(Che Bin, Soul’s Vice President and Product Lead)
The year 2024 stands for a significant shift in the digital landscape as artificial intelligence (AI) increasingly intertwines with social networking platforms, revolutionizing how people connect, communicate, and interact. The CEO of Soul, Zhang Lu is at the helm of a social app that started experimenting with the groundbreaking technology since AI came onto the scene.
A pioneering Chinese social platform, Soul is known for the remarkable appeal it holds for Gen Z. The astonishing part is that, unlike a lot of other social apps that get off to a promising start but lose steam along the way, Soul Zhang Lu’s creation has been able to consistently increase its young user base for a good long 8 years. What’s more, the social platform has been kept in a perpetual state of flux with new and innovative features being introduced regularly. This has ensured that the users keep using for more.
And if that is not enough, the team of Soul Zhang Lu puts significant efforts into both market research and in-house technical development. For instance, Just So Soul, the research division of the platform recently conducted a survey to understand the views of Gen Z on AIGC technology. The responses revealed that more than 60% of the young participants were more than keen on befriending an AI character.
This finding provided the impetus that Soul Zhang Lu and her team needed to start working on artificial intelligence with human-like qualities; more specifically, a large language model capable of interpreting human emotions.
Soul’s Vice President and Product Lead, Che Bin expressed the platform’s aims succinctly at the recent ChinaJoy AIGC conference when he emphasized the importance of emotional intelligence in AI. He pointed out that in the realm of social networking, AI possessing “EQ” is just as important as “IQ”.
Moreover, Che Bin revealed that Soul Zhang Lu’s vision for the future is to create a social platform where AI can truly understand and respond to human emotions. While this may seem like a lofty goal at the moment, the performance of the Soul team at MER24 clearly suggests that the company has the technical expertise and the spirit of innovation needed to develop AI-powered features that can offer personalized companionship, facilitate empathetic interactions, and enhance overall user well-being.
MER24 is a top-tier AI-innovation-specific competition that attracts participants from the best universities as well as leading tech companies. Soul Zhang Lu’s team was a participant in the most competitive category of the event, Semi-Supervised Learning (SEMI). To lift the proverbial cup, the team had to win against almost 100 other participating groups.

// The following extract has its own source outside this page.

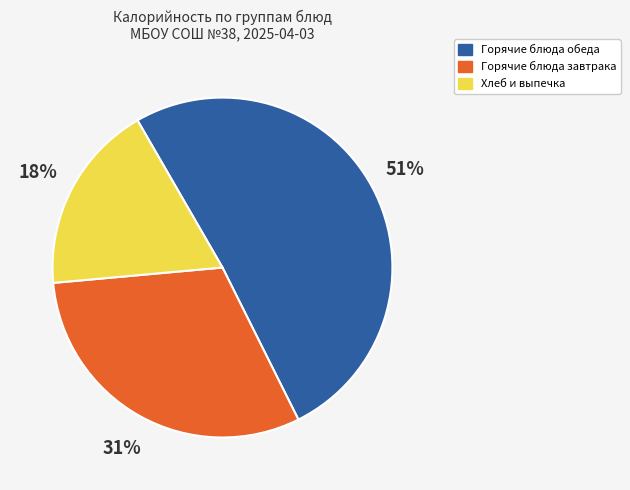

Is there a majority slice in this chart?

Yes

So the hard-won victory was quite an accomplishment but what made it particularly noteworthy was the fact that the implication of their presentation is a massive step in the direction of making machines emotionally intelligent.
It should be mentioned here that the developers working at Soul App are no strangers to innovatively using AIGC technology to transform platform features. The company already has independently developed large language and large voice models under its belt. The abilities of these models for multimodal emotional recognition have allowed Soul App to introduce features such as:
- AI Goudan, which is an AI assistant capable of offering users a more fulfilling and emotionally resonant digital socialization experience
- Werewolf Awakening, which is a gaming application that allows players to team up with or against AI gamebots that are capable of humanlike interaction, strategizing, and decision-making
- Echoverse, which allows users to create personalized AI characters that can interact with humanlike acumen.
These features are just some of the latest additions to the already impressive suite of AI-powered applications that the team has created for the platform’s users. That said, at this time, the company’s focus is squarely on creating an emotionally intelligent model, and that is what their MER24 submission was all about.
Soul Zhang Lu’s developers took two unique approaches to work through the deficits that take away from the ability of LLMs to interpret human emotions. First, the team fine-tuned the performance of their EmoVCLIP model capable of video emotion recognition. Improvements in the model’s performance were made by using a self-training strategy that involved iteratively labeling unlabeled data with pseudo-labels. This innovative approach helped to train the model to gauge human emotions more accurately and improved its generalization performance.
Then, Soul Zhang Lu’s team used a technique called Modality Dropout, a first in the field of multimodal emotion recognition. This addressed the competitive effects between different modalities within the model, which, in turn, significantly improved the model’s emotion recognition accuracy. The net effect was high accuracy in human emotion recognition and greatly enhanced generalization performance. And, that is how the Soul Team won the competition.
While the win was noteworthy, what will be truly exciting is the practical application of these techniques. Che Bin clarified that Soul Zhang Lu and her team view the integration of AI into platform applications in three dimensions, the users, the technology, and the overall environment. Soul’s MER24 submission scores on all three fronts.
Because it is capable of accurately interpreting human emotions, when applied to platform or standalone features, it will be able to hold empathetic, pertinent, and emotionally valid conversations, thus offering users what they are looking for. The multimodal ability of this model will enable the application to have a high EQ to go along with its high IQ. And because it will strike emotional chords, it will be able to power applications that give users “AHA moments”, which, according to Che Bin, occur when users realize the true value of an application in terms of the emotional fulfillment that it offers.